### Exercise
A verbatim reproduction of the lines below, from the line containing "Although CEQA Findings" through the line containing "The EIR identified", both ends included, is the whole required output.

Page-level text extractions
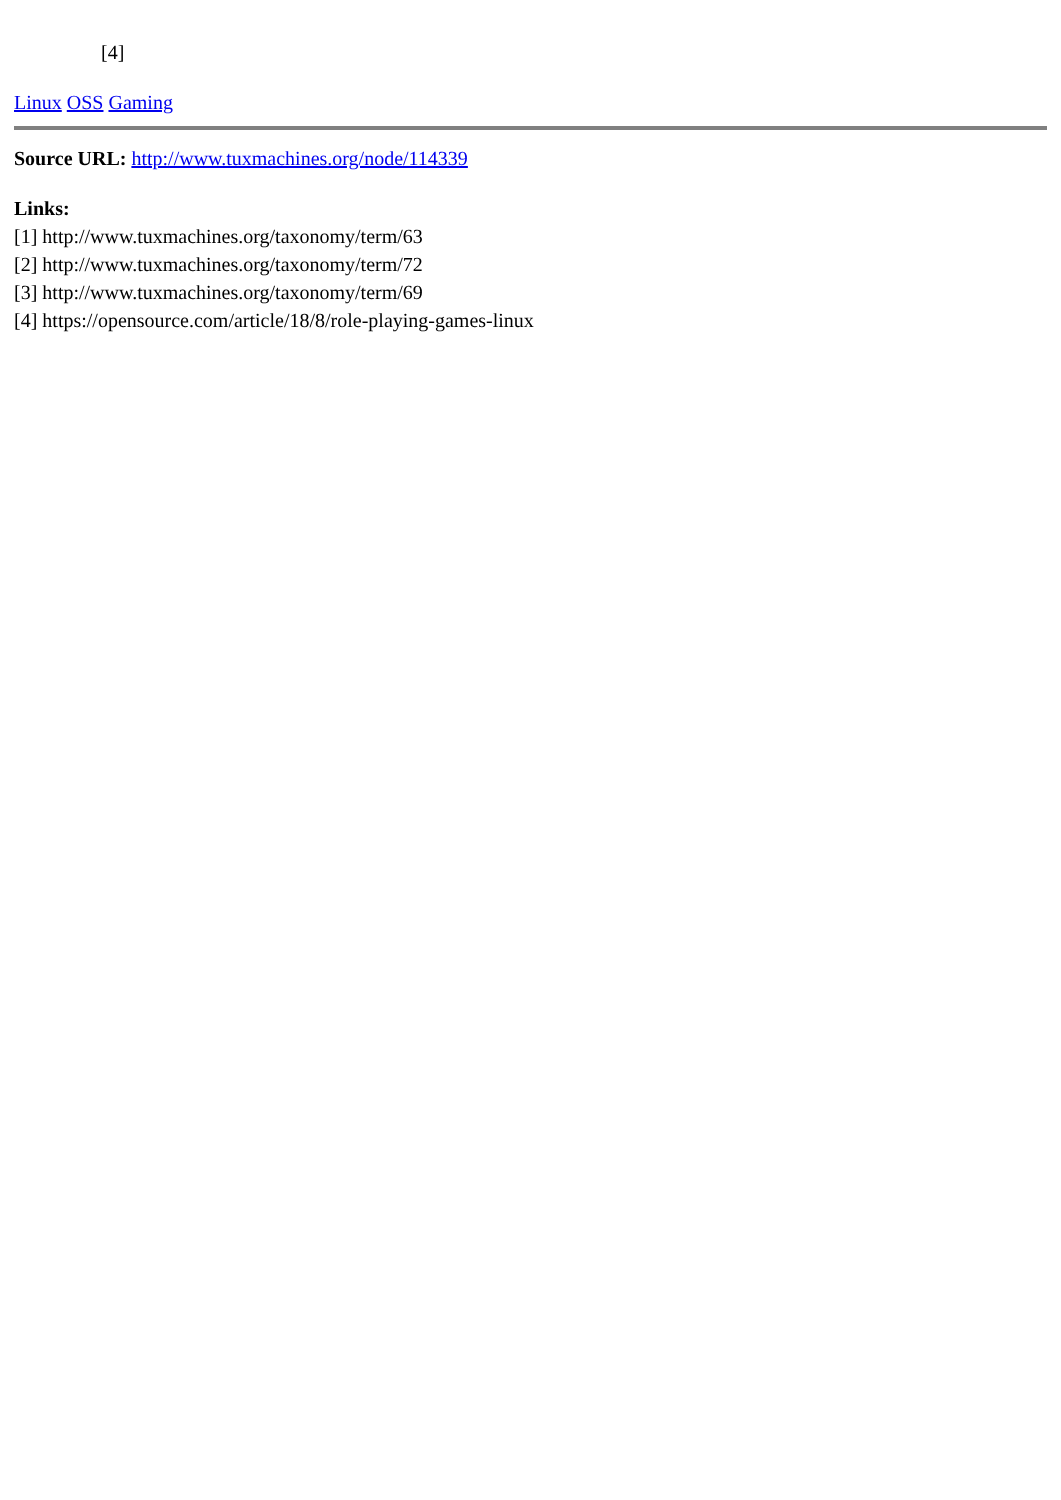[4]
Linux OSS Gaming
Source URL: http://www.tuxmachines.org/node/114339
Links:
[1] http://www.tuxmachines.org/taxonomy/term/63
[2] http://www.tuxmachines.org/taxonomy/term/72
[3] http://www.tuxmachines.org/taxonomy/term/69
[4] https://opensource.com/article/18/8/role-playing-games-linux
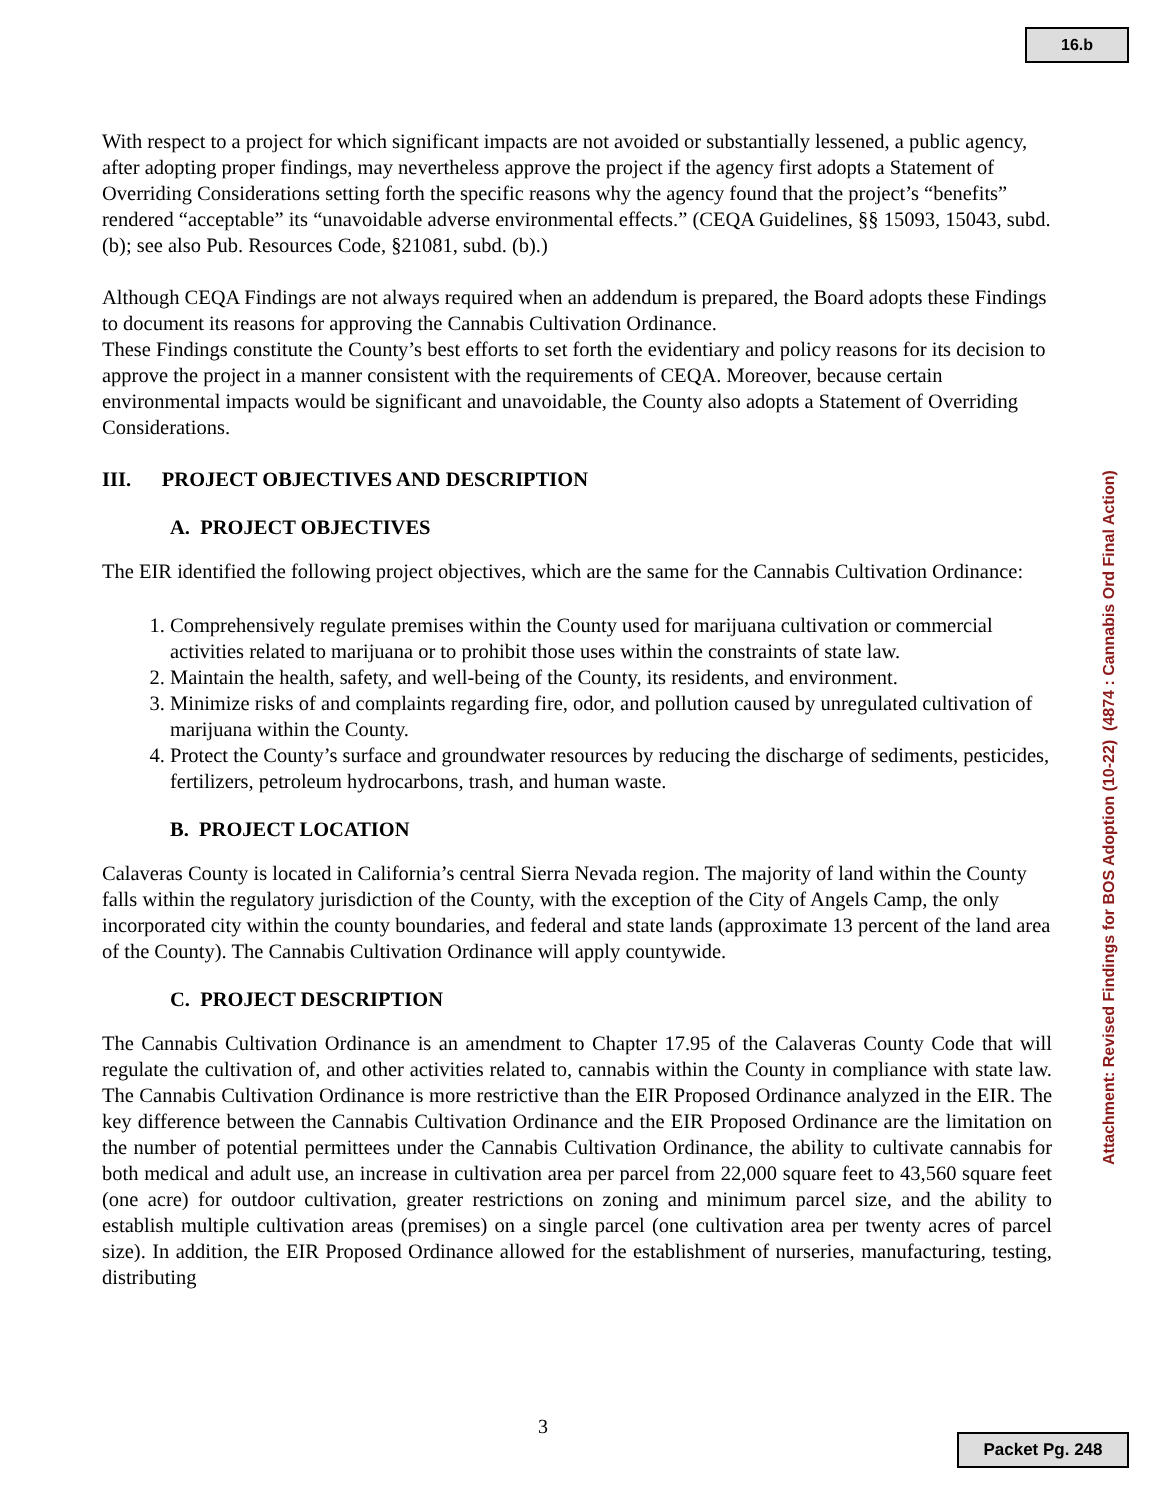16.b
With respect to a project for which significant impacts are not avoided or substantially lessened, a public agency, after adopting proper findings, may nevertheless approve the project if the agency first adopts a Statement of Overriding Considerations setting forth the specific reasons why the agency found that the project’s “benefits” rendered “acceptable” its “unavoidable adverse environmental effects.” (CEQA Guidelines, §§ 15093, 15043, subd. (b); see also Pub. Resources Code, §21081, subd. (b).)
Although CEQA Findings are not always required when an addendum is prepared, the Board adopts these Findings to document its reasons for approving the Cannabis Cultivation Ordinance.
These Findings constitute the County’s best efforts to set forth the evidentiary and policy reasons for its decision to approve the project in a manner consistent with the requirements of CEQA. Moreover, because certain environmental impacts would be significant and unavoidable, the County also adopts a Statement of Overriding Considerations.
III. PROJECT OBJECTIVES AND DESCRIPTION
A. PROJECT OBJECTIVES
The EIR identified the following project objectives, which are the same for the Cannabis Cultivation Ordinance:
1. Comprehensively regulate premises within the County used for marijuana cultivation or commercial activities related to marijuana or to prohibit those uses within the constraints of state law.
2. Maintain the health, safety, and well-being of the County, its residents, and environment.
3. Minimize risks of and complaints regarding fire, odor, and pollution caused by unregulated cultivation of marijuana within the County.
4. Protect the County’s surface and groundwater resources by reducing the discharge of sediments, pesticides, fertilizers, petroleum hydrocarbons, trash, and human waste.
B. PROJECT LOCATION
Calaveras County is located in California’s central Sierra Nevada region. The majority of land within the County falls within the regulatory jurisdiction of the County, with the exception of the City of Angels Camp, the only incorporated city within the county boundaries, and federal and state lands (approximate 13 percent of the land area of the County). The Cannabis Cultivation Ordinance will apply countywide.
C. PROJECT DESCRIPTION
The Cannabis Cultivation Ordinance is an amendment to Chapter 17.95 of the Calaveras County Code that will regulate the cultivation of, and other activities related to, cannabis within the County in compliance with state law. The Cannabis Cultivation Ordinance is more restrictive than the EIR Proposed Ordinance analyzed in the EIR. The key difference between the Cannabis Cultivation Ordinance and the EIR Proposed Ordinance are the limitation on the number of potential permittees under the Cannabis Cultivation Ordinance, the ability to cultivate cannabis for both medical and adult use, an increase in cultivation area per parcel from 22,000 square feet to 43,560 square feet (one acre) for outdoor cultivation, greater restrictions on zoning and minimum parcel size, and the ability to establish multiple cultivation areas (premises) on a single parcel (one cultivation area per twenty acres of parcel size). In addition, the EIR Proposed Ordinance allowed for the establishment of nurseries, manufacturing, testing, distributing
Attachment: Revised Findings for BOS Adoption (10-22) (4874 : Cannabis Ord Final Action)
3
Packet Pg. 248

### Response to this task
Although CEQA Findings are not always required when an addendum is prepared, the Board adopts these Findings to document its reasons for approving the Cannabis Cultivation Ordinance.
These Findings constitute the County’s best efforts to set forth the evidentiary and policy reasons for its decision to approve the project in a manner consistent with the requirements of CEQA. Moreover, because certain environmental impacts would be significant and unavoidable, the County also adopts a Statement of Overriding Considerations.
III. PROJECT OBJECTIVES AND DESCRIPTION
A. PROJECT OBJECTIVES
The EIR identified the following project objectives, which are the same for the Cannabis Cultivation Ordinance:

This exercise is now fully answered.